Refinance: Guide to refinancing your home
Home mortgage refinancing is a way of changing a secured loan into a new loan secured by the same object. A home mortgage refinance can be a way of lowering you monthly payments for your mortgage, since you can use the home mortgage refinancing to change a higher interest loan into a lower interest loan. You can also use home mortgage refinancing as a way of changing a 30 year mortgage into a 20 year or 15 year mortgage. This way, you will build equity faster and if your economy allows a shorter term a home mortgage refinancing can be a better way of accumulating assets than investing your free cash in stocks, bonds etcetera.

You can naturally also use home mortgage refinance in order to change a short term mortgage into a long term mortgage if you need to decrease you monthly payments. Keep in mind that such a home mortgage refinance will mean that you will be stuck with your mortgage during in additional number of years and that the interest rate might be higher. It can however be a much wiser decision to increase the amount of free cash by doing a home mortgage refinance, than by obtaining a new and unsecured loan at a higher interest rate, such as expensive card credits.

If you have high interest debts, such as credit card debts, home mortgage refinance can be a way of dealing with this debt. Since you offer your house as collateral, you will usually be able to negotiate a much lower interest rate than you pay for the high interest credit card debts. You should however be careful before doing this, since changing an unsecured loan into a secure one always has legal implications. Secured loans are for instance treated differently during bankruptcy than unsecured loans. Before using home mortgage refinance to handle high credit card debt you should ideally seek financial counseling and try to determine why you become so heavily in debt in the first place. If overspending is the reason behind your financial situation, you must be careful and change your behavior since you might not have any equity left the next time you need to manage a large credit card debt and home mortgage refinance can thus be out of reach. Over spending is however not the only reason behind high interest debts. Illness, unemployment, divorce, death of a spouse and legal problems can rapidly cause high interest debts to accumulate and converting these debts into low interest debts using home mortgage refinance can make them easier to cope with.

When you use home mortgage refinance to convert several high interest debts you will not only save money due to the lower interest rate.
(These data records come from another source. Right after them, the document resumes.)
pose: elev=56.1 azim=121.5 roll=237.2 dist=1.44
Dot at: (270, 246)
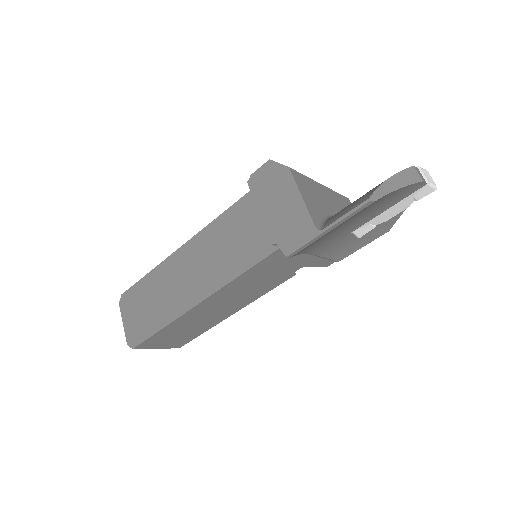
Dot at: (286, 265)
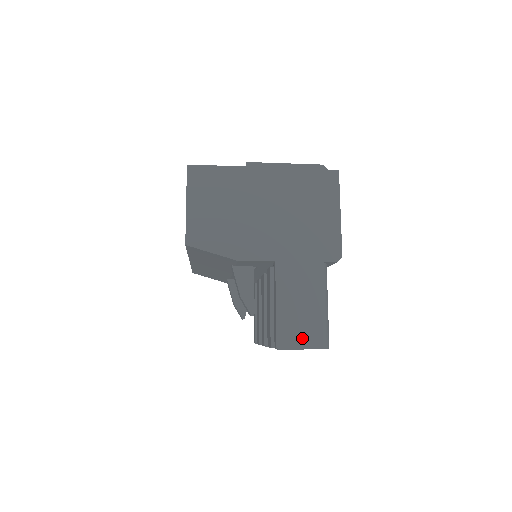
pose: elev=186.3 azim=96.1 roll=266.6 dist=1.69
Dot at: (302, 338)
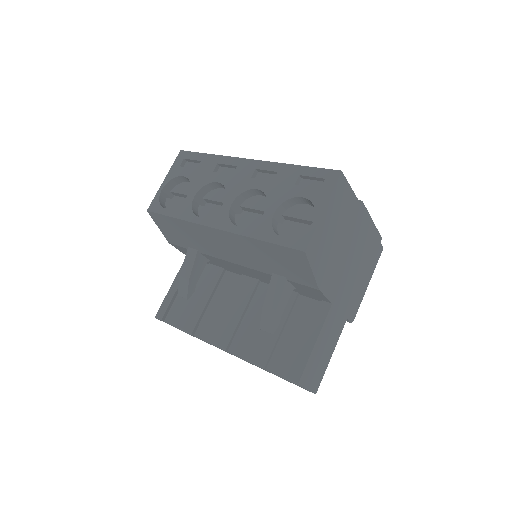
Dot at: (312, 380)
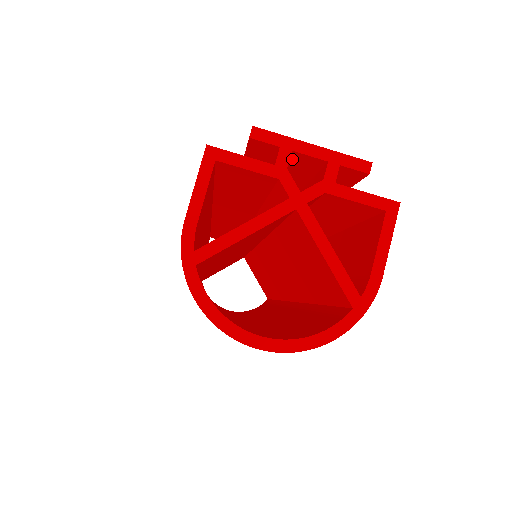
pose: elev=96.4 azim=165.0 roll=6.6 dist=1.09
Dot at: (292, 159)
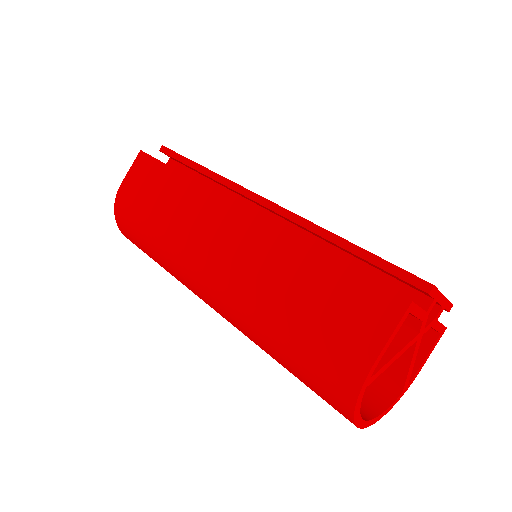
Dot at: occluded
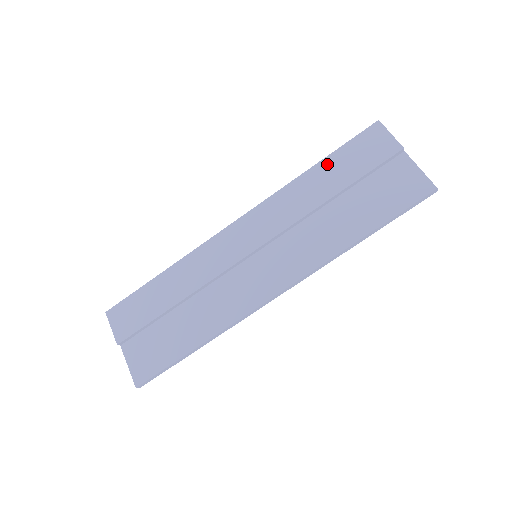
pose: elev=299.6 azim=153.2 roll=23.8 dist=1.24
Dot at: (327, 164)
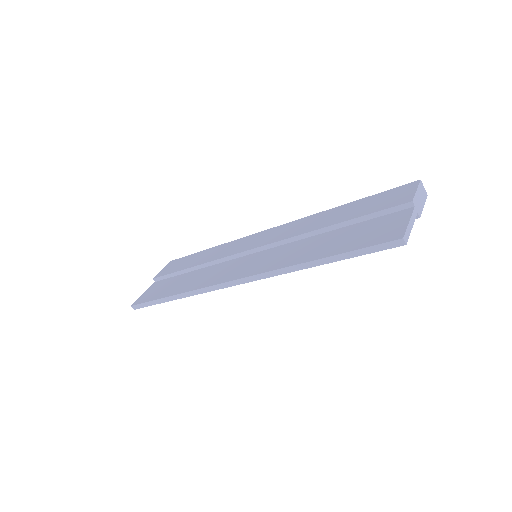
Dot at: (353, 204)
By having one large loan instead of several smaller ones, you will typically save money on administration fees which makes home mortgage refinance a good idea if you have many credits. Some credit card companies will charge you every time they send out a bill and the amounts will soon add up. Home mortgage refinance can also halt escalating costs that are caused by late fees, penalty fees and other type of additional costs linked to your different credits. Home mortgage refinance can also be used to improve a poor credit rating if you are already behind on your payments. If your poor credit rating is still above 500, you will usually be eligible for a bad credit home mortgage refinance. Home mortgage refinance will require you to use your house as collateral, but it is still usually a better choice than desperately applying for new unsecured credits in order to handle your old debts. The new unsecured credits will typically come with a very high interest rate since your credit score is damaged. By offering you house as collateral for the home mortgage refinance, you will be able to negotiate a lower interest rate since your credit score will be less important.

Home mortgage refinancing can make you eligible for certain tax deductions if you have costs associated with your home mortgage refinance. If you itemize when doing your taxes, the so called “points” that you have paid during the home mortgage refinancing can be counted as mortgage interest and thereby become deductible. Points paid during home mortgage refinancing are treated differently than the points that you paid for your first mortgage. During certain circumstances the points that you paid for your first mortgage will be deducted in the same year as you paid them. The points that you pay for home mortgage refinancing will instead be deducted over the entire life of the mortgage.

After home mortgage refinance you must divide the points that you paid for the home mortgage refinancing with the total amount of payments that you will do during the entire life of the mortgage. This calculation is used to determine your allowed interest deduction for the points paid for home mortgage refinancing. You will only be allowed to make deductions for points for payments that you have made during that specific tax year. The rules regarding home mortgage refinancing can be showed with an example. Let’s say that you for instance paid $2,000 in points for your home mortgage refinancing and your contract stipulates that you will pay back your mortgage over 30 years after the home mortgage refinancing. This means that you will make 12 payments a year, for 30 years. You total amount of payments after home mortgage refinancing will be 360 and you will therefore be allowed to deduct $5.56 for each payment. For a 12 month long tax year you should deduct $66.72 for the points paid for home mortgage refinancing. If you contact the bank or creditor that offered you the home mortgage refinancing they will provide you with the necessary information.